SOURCE INFORMATION: Begin
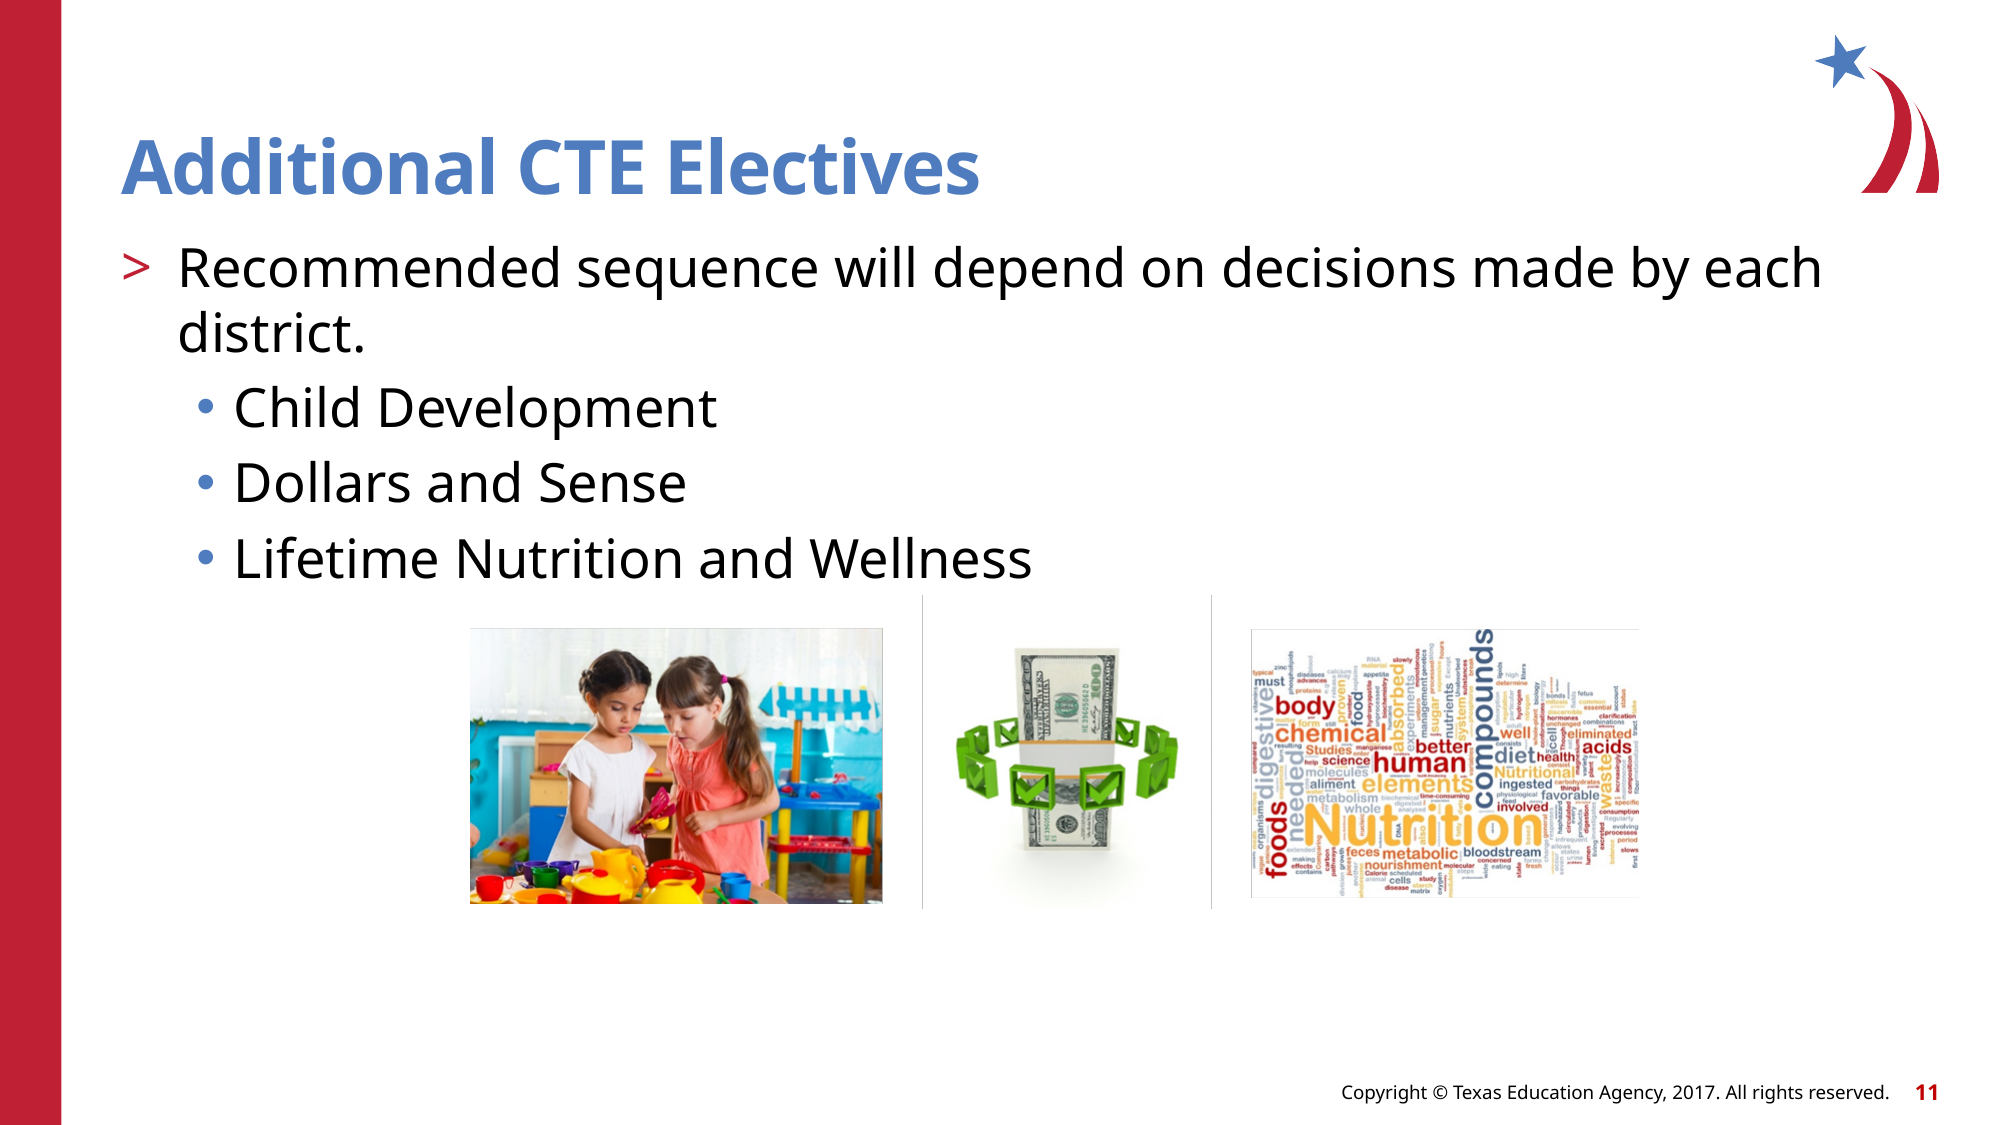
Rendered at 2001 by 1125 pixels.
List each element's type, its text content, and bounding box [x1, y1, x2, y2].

title Additional CTE Electives [121, 66, 1772, 211]
picture [470, 595, 1639, 909]
picture [1814, 34, 1939, 193]
list Recommended sequence will depend on decisions made by each district. Child Development Dollars and Sense Lifetime Nutrition and Wellness [121, 233, 1936, 1010]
SOURCE INFORMATION: End
**REQUEST:**
Output exactly the lines from the one holding "List each element's" to the end of the material above, with both ends included.

**OUTPUT FOR THIS EXERCISE:**
List each element's type, its text content, and bounding box [x1, y1, x2, y2].

title Additional CTE Electives [121, 66, 1772, 211]
picture [470, 595, 1639, 909]
picture [1814, 34, 1939, 193]
list Recommended sequence will depend on decisions made by each district. Child Development Dollars and Sense Lifetime Nutrition and Wellness [121, 233, 1936, 1010]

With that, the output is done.